Profits are also an incentive for business owners to reduce costs, increase efficiencies and innovate.  In this way, profits are the motivation not only to produce products and services, but to produce them in an ever improving ways.  That’s why products and services in the private sector tend to become better and cheaper over time.  The opposite (rising prices and falling quality) occurs in centrally-planned economies or government run programs (even though there are profits included in the prices).  Wonder why healthcare insurance costs have risen so much?  The growth of Medicare, Medicaid and The Affordable Care Act have increasingly replace the free market.

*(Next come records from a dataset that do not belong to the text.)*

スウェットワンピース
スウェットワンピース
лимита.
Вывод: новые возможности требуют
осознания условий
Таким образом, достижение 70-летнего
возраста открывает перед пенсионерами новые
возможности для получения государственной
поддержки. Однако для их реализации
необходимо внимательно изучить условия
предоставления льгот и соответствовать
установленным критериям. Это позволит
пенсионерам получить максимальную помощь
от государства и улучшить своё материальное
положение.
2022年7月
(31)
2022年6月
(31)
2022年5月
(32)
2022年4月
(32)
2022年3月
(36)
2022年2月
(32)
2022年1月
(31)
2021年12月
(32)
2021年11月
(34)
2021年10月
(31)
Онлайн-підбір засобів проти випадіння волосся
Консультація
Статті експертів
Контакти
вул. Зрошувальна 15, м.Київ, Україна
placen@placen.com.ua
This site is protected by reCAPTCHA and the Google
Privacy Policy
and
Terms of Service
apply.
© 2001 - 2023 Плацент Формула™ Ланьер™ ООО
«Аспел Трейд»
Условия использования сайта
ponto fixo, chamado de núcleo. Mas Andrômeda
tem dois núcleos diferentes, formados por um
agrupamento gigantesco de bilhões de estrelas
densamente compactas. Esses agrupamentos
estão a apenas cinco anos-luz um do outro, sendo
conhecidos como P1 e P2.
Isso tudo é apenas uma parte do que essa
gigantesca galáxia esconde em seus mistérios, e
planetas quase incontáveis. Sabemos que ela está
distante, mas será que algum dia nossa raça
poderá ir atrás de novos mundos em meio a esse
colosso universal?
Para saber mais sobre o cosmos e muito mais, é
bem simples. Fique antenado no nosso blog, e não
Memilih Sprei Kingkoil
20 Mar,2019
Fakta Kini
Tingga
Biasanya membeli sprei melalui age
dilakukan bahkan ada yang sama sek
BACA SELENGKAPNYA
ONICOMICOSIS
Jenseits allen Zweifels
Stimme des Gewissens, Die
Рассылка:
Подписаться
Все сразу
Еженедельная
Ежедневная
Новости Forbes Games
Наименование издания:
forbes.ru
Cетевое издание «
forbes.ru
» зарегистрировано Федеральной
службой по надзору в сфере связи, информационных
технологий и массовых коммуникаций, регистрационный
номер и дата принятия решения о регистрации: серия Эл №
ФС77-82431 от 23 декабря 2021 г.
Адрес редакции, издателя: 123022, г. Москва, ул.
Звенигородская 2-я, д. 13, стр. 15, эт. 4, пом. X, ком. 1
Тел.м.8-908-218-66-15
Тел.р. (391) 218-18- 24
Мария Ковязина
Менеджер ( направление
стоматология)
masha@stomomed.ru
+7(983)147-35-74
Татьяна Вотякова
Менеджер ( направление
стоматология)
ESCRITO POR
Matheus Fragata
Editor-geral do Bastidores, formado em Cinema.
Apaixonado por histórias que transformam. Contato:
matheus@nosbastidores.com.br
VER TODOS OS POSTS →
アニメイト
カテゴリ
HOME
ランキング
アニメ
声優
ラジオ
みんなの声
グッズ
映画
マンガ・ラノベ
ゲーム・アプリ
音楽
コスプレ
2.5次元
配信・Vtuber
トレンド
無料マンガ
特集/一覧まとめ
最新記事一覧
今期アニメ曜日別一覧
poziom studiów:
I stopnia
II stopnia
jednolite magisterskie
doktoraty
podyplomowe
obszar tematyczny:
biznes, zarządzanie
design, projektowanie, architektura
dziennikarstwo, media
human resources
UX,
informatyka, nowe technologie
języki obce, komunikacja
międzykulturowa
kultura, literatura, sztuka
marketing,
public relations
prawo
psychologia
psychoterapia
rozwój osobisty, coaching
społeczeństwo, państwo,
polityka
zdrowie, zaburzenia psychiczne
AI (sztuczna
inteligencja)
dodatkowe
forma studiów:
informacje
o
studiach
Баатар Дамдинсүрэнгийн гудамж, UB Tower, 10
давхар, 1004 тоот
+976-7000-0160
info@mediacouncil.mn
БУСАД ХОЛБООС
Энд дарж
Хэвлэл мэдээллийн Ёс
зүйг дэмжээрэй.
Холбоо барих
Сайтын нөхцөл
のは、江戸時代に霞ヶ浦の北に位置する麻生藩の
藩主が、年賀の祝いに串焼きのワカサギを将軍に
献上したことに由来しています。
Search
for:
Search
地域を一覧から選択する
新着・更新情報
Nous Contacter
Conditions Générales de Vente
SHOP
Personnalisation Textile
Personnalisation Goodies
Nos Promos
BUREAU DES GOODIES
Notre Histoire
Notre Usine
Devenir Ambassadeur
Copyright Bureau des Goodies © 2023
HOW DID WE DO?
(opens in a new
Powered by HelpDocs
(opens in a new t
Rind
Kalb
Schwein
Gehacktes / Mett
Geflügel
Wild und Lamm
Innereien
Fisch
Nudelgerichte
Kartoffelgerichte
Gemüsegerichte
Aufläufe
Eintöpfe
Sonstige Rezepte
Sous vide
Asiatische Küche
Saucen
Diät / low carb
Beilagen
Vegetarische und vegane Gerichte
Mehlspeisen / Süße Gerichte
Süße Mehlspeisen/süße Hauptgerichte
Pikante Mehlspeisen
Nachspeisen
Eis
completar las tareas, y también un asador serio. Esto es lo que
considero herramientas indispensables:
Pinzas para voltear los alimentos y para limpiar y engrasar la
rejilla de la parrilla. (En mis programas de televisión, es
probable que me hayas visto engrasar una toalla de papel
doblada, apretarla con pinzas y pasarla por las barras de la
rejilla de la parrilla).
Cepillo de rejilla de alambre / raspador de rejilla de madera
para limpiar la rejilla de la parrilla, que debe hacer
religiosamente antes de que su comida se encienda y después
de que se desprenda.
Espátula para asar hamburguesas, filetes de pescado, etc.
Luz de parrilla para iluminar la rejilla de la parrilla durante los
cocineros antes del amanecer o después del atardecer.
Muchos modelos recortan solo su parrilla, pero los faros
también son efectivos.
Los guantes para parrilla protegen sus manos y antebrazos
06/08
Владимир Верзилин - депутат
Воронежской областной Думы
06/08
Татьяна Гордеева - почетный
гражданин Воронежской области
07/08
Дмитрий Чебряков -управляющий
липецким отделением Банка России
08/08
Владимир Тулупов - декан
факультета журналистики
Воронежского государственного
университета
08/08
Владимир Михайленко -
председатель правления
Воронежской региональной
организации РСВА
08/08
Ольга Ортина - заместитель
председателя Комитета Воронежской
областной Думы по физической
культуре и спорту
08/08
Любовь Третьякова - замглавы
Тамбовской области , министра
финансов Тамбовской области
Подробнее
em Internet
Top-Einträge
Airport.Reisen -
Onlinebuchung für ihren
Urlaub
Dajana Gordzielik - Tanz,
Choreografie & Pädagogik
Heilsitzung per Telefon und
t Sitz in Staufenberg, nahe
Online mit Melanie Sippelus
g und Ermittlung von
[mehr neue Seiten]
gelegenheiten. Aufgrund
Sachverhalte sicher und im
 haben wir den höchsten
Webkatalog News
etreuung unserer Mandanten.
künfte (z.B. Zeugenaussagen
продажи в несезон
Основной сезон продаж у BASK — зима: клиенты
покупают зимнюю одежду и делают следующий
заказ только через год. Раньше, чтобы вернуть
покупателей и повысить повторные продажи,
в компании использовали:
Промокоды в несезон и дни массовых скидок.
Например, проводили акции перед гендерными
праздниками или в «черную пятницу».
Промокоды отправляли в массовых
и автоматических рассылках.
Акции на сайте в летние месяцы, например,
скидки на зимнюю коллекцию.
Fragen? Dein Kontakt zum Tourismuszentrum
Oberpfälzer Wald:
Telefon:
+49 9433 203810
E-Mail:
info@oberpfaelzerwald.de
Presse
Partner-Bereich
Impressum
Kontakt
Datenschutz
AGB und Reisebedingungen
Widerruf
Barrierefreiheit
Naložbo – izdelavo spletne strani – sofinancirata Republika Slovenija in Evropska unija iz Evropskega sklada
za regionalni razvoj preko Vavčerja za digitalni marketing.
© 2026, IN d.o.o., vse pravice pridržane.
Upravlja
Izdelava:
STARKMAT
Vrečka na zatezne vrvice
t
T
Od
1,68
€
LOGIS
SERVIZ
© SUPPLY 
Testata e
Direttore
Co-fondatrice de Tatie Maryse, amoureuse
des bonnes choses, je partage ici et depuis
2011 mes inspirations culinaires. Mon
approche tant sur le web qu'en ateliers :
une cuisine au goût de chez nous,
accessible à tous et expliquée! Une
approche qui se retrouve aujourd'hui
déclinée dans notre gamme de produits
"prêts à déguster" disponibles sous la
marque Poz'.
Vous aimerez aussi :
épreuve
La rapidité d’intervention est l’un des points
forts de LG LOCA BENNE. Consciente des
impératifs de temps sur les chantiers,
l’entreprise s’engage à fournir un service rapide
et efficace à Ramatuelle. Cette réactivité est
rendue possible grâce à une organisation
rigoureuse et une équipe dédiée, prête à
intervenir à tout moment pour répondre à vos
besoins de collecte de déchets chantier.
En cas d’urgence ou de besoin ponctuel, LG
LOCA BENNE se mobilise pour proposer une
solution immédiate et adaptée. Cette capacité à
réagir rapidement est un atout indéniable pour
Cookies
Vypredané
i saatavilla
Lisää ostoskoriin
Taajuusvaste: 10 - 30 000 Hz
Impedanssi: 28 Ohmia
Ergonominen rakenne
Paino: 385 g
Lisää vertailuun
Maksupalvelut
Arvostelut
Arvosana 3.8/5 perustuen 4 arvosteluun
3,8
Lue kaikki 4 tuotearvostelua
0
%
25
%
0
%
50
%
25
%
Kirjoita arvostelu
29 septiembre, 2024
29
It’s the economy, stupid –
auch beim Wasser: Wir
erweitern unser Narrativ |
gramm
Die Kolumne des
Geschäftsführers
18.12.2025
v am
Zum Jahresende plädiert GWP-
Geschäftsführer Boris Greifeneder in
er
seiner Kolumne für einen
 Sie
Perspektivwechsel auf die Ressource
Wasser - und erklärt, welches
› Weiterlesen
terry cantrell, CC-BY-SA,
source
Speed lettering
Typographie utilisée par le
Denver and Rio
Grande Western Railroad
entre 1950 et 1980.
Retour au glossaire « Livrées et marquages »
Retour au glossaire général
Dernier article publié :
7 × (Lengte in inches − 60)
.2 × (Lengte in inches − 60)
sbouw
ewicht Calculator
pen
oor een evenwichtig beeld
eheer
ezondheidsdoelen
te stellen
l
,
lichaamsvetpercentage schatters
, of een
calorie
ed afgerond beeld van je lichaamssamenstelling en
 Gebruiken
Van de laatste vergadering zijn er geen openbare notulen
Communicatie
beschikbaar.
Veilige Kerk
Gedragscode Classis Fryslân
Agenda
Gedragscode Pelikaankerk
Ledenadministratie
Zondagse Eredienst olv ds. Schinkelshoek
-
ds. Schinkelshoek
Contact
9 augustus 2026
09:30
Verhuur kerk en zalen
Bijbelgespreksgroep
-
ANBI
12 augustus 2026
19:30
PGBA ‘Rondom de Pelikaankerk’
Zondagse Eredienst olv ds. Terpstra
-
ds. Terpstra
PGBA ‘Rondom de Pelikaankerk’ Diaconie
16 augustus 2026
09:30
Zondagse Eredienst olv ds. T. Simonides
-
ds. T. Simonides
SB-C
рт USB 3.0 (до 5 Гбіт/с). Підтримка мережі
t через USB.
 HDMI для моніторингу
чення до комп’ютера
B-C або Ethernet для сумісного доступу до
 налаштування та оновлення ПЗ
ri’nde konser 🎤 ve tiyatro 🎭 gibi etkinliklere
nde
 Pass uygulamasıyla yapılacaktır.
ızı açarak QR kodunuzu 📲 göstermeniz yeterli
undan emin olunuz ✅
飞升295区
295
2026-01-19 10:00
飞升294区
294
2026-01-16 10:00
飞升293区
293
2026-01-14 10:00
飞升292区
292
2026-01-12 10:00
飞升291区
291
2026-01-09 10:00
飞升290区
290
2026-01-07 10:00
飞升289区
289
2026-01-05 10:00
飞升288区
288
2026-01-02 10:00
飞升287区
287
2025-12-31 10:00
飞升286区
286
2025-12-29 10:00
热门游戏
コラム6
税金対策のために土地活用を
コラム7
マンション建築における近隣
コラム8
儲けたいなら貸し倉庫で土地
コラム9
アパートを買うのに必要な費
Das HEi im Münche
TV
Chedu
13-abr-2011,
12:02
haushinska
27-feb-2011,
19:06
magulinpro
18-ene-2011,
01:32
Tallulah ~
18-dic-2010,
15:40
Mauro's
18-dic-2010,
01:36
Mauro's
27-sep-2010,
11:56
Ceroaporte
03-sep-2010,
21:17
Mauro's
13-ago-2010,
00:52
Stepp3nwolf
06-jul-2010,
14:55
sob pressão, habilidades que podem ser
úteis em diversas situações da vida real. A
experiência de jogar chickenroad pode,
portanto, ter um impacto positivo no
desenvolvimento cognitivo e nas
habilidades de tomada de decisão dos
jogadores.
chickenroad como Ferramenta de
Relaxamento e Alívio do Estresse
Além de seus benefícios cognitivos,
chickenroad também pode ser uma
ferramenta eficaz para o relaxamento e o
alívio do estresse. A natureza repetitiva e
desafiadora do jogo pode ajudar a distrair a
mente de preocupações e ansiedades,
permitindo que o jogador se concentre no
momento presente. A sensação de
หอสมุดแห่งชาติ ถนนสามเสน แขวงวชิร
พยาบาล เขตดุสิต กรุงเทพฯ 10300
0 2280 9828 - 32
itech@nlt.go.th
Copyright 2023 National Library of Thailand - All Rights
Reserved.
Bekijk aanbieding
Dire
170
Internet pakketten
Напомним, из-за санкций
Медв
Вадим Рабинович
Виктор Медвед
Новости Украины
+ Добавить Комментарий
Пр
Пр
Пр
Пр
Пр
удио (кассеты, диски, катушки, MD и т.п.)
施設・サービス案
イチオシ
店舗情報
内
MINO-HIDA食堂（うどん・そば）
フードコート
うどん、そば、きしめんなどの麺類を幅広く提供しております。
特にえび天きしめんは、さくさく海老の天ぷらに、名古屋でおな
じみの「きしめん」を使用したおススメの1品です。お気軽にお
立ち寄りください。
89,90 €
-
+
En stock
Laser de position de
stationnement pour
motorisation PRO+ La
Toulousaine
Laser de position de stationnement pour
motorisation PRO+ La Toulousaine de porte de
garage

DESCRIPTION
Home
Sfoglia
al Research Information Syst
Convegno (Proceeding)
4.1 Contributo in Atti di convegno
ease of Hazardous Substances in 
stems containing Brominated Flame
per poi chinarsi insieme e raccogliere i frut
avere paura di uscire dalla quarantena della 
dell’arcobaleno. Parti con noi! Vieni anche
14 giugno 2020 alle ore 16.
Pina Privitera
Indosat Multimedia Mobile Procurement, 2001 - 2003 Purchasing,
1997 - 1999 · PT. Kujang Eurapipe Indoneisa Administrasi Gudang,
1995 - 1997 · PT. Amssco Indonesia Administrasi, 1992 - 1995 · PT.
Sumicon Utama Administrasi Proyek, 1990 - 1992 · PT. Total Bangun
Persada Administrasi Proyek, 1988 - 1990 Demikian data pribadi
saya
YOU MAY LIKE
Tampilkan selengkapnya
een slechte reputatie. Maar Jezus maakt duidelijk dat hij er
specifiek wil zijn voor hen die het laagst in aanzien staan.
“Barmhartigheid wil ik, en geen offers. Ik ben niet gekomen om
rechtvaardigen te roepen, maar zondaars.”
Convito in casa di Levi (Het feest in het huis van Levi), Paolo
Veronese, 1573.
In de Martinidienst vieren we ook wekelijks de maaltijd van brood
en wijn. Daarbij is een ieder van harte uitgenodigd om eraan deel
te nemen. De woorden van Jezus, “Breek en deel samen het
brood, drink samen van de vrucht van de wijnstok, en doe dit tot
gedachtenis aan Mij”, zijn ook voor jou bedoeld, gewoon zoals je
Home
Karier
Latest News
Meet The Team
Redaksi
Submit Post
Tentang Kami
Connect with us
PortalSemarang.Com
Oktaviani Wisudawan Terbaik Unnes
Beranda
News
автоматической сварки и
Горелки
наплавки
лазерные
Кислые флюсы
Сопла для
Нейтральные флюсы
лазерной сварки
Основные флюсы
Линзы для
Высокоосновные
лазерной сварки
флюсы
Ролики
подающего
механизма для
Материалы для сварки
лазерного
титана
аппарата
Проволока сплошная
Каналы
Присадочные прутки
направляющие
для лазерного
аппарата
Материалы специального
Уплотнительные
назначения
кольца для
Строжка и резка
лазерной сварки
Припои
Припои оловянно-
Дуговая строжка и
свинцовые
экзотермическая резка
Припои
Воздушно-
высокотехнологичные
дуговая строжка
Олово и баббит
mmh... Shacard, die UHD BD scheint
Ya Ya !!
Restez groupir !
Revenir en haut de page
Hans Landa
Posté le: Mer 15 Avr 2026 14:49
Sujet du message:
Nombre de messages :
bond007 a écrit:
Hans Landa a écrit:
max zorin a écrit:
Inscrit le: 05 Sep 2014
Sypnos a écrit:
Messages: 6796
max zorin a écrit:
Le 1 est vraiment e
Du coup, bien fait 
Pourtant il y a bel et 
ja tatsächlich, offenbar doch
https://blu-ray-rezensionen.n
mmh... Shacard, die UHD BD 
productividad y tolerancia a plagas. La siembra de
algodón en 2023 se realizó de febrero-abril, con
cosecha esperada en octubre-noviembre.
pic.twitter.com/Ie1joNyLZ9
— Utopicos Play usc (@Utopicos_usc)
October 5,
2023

Losses (negative profits) play an equally important role in the allocation of scarce resources.  Losses signal that either the good or service produced is not valued enough to cover costs OR the process of producing that good or services is inefficient.  In the presence of losses, a business must quickly respond to either reduce the costs of production or improve the product (or both).  Nonetheless, a business will not produce at a loss indefinitely and investors in the business will soon take their capital elsewhere.  In this way, “bad” businesses go out of business if they don’t quickly correct their mistakes.  While this may be unfortunate for the owners and employees, society will be better off, because those resources can be reallocated to more productive uses.

Many have argued that in certain industries, profits should not be permitted, in order to keep prices down for the public good (such as Healthcare, Pharmaceuticals, Mail Delivery, Utilities, etc.).  In light of the function of profits (and losses), this is a bad idea. Keep this in mind when profits are demonized.